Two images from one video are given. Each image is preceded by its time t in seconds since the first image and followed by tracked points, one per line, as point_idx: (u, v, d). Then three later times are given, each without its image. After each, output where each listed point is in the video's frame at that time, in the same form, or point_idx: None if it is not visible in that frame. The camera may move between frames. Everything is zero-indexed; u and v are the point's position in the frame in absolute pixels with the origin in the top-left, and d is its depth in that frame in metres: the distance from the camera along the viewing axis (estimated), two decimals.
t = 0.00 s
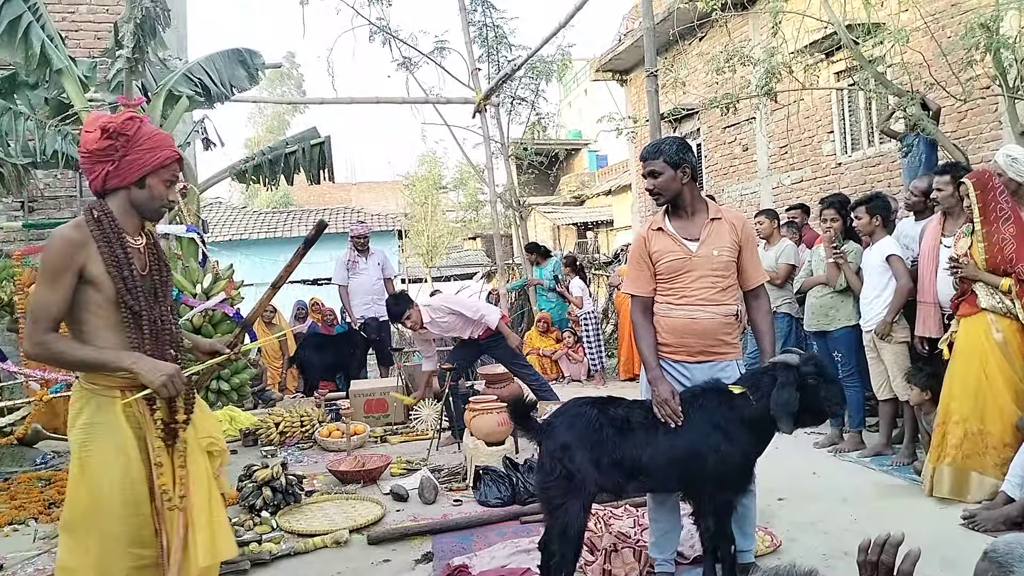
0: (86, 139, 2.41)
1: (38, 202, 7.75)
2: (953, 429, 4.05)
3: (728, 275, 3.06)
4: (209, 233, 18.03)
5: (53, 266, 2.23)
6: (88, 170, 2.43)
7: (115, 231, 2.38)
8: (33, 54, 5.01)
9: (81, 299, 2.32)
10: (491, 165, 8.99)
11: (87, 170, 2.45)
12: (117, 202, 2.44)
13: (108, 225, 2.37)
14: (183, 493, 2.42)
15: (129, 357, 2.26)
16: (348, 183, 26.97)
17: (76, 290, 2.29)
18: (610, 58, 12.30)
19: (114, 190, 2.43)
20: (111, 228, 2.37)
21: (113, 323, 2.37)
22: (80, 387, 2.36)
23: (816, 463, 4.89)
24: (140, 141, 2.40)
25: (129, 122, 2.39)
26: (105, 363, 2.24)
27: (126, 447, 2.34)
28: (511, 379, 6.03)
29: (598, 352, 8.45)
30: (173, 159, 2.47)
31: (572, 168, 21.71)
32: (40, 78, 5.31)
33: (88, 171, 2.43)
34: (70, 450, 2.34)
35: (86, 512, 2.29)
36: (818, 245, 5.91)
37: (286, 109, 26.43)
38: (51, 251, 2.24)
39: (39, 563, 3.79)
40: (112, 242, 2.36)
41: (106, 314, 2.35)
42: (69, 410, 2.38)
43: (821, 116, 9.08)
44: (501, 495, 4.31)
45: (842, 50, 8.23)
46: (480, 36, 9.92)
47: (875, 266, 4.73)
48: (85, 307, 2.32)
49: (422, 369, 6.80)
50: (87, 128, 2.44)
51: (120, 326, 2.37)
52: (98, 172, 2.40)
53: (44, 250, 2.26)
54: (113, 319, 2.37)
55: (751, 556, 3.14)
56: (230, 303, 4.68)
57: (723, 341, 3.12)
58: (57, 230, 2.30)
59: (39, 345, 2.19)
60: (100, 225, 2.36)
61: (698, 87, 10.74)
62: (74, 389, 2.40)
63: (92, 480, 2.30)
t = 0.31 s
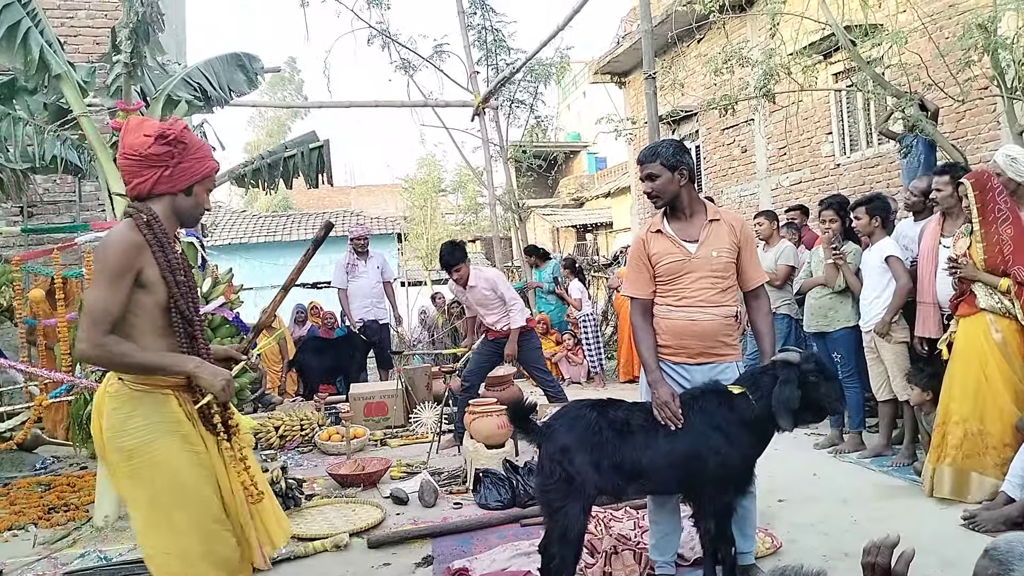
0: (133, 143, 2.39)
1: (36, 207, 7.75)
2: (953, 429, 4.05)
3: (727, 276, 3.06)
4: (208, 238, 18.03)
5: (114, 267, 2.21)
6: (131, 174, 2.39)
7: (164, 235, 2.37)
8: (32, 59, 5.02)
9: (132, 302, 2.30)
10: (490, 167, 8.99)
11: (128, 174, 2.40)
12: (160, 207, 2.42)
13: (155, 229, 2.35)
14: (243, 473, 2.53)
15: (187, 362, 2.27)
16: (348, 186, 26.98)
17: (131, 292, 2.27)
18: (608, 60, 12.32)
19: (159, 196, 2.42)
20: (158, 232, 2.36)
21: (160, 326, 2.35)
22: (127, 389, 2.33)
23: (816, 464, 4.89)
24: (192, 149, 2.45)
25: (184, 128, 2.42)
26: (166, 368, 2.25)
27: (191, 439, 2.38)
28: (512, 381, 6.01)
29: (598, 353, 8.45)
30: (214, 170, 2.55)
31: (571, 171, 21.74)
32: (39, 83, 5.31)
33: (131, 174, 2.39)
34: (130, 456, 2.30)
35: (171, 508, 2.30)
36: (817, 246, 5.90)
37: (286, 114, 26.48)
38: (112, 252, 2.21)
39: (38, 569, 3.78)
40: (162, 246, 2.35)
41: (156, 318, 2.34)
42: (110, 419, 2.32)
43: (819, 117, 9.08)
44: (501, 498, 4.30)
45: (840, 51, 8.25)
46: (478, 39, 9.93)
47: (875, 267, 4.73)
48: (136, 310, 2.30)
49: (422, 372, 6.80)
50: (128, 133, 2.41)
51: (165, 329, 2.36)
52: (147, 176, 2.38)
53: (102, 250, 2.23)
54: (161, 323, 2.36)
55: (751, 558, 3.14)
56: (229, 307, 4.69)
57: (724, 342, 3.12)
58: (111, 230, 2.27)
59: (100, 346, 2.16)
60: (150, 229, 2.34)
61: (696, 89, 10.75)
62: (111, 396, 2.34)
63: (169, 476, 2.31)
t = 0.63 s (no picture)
0: (179, 145, 2.46)
1: (40, 210, 7.78)
2: (956, 434, 4.04)
3: (729, 280, 3.06)
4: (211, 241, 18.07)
5: (202, 267, 2.27)
6: (177, 175, 2.46)
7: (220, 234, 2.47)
8: (37, 63, 5.03)
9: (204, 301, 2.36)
10: (493, 171, 8.99)
11: (173, 175, 2.47)
12: (209, 205, 2.52)
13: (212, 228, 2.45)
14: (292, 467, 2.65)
15: (271, 355, 2.39)
16: (351, 190, 27.03)
17: (210, 291, 2.33)
18: (611, 65, 12.33)
19: (207, 194, 2.52)
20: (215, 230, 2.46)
21: (226, 323, 2.44)
22: (200, 388, 2.37)
23: (818, 469, 4.88)
24: (234, 147, 2.57)
25: (226, 129, 2.54)
26: (254, 363, 2.35)
27: (256, 437, 2.47)
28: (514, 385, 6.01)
29: (600, 357, 8.44)
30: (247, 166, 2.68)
31: (574, 175, 21.75)
32: (43, 87, 5.32)
33: (178, 175, 2.46)
34: (208, 457, 2.34)
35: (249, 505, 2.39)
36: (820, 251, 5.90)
37: (290, 118, 26.57)
38: (196, 254, 2.27)
39: (41, 572, 3.79)
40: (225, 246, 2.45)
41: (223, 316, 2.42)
42: (182, 420, 2.33)
43: (822, 121, 9.08)
44: (503, 502, 4.29)
45: (844, 56, 8.25)
46: (481, 44, 9.95)
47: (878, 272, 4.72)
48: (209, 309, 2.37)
49: (424, 376, 6.79)
50: (169, 136, 2.48)
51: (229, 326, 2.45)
52: (195, 175, 2.48)
53: (184, 251, 2.27)
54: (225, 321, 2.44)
55: (753, 563, 3.13)
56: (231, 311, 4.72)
57: (727, 346, 3.12)
58: (188, 231, 2.31)
59: (196, 343, 2.22)
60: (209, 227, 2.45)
61: (699, 93, 10.75)
62: (181, 397, 2.34)
63: (244, 475, 2.39)
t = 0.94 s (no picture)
0: (228, 140, 2.51)
1: (42, 213, 7.79)
2: (958, 437, 4.03)
3: (725, 282, 3.04)
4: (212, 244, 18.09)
5: (267, 265, 2.36)
6: (225, 170, 2.51)
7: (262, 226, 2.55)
8: (39, 66, 5.04)
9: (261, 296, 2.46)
10: (494, 174, 8.99)
11: (219, 170, 2.52)
12: (254, 201, 2.58)
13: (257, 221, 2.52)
14: (321, 464, 2.73)
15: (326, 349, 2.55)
16: (352, 193, 27.04)
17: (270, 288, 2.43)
18: (612, 68, 12.34)
19: (252, 191, 2.58)
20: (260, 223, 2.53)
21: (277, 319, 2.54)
22: (252, 384, 2.43)
23: (820, 473, 4.87)
24: (277, 145, 2.64)
25: (271, 127, 2.61)
26: (315, 354, 2.49)
27: (297, 439, 2.54)
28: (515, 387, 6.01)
29: (601, 360, 8.44)
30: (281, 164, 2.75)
31: (575, 178, 21.78)
32: (45, 90, 5.32)
33: (226, 171, 2.52)
34: (255, 452, 2.42)
35: (287, 504, 2.46)
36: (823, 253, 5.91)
37: (291, 121, 26.60)
38: (262, 250, 2.36)
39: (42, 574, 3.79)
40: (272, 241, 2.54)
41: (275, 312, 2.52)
42: (233, 416, 2.40)
43: (823, 124, 9.09)
44: (504, 505, 4.29)
45: (845, 59, 8.25)
46: (482, 47, 9.96)
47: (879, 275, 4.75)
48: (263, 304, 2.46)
49: (426, 379, 6.80)
50: (216, 132, 2.52)
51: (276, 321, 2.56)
52: (243, 172, 2.54)
53: (250, 248, 2.35)
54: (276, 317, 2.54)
55: (755, 566, 3.13)
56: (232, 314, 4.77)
57: (727, 348, 3.11)
58: (249, 228, 2.39)
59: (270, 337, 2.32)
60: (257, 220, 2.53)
61: (700, 96, 10.76)
62: (233, 392, 2.41)
63: (283, 476, 2.46)
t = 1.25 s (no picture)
0: (266, 140, 2.60)
1: (42, 215, 7.79)
2: (958, 436, 4.03)
3: (721, 282, 3.04)
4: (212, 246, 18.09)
5: (307, 266, 2.46)
6: (262, 169, 2.60)
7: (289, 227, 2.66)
8: (38, 69, 5.04)
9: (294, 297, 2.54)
10: (494, 175, 8.99)
11: (253, 168, 2.60)
12: (283, 201, 2.68)
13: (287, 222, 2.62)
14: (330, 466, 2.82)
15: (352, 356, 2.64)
16: (351, 194, 27.05)
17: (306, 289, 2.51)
18: (612, 68, 12.35)
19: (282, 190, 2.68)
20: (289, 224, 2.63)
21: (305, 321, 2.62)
22: (280, 385, 2.51)
23: (820, 472, 4.87)
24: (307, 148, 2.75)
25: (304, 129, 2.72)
26: (342, 358, 2.58)
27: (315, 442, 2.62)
28: (514, 388, 6.00)
29: (602, 360, 8.44)
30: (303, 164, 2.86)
31: (575, 178, 21.79)
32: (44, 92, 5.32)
33: (261, 170, 2.60)
34: (282, 451, 2.50)
35: (304, 504, 2.54)
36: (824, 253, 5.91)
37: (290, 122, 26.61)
38: (304, 252, 2.46)
39: None
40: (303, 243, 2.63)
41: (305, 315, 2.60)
42: (260, 416, 2.47)
43: (822, 124, 9.09)
44: (505, 505, 4.30)
45: (843, 59, 8.25)
46: (481, 48, 9.97)
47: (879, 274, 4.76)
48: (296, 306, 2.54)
49: (426, 380, 6.79)
50: (253, 130, 2.60)
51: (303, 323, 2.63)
52: (277, 172, 2.64)
53: (291, 248, 2.45)
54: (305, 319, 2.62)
55: (755, 567, 3.12)
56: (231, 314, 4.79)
57: (724, 349, 3.10)
58: (289, 230, 2.49)
59: (307, 337, 2.40)
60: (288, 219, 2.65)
61: (700, 96, 10.77)
62: (261, 392, 2.48)
63: (302, 477, 2.54)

———

In the listing above, find the line containing "9: (81, 299, 2.32)" and the line containing "26: (105, 363, 2.24)", then repeat those two lines and everything between them exactly.

• Solved problem:
9: (81, 299, 2.32)
10: (491, 165, 8.99)
11: (87, 170, 2.45)
12: (117, 202, 2.44)
13: (108, 225, 2.37)
14: (183, 493, 2.42)
15: (129, 357, 2.26)
16: (348, 183, 26.97)
17: (76, 290, 2.29)
18: (610, 58, 12.30)
19: (114, 190, 2.43)
20: (111, 228, 2.37)
21: (113, 323, 2.37)
22: (80, 387, 2.36)
23: (816, 463, 4.89)
24: (140, 141, 2.40)
25: (129, 122, 2.39)
26: (105, 363, 2.24)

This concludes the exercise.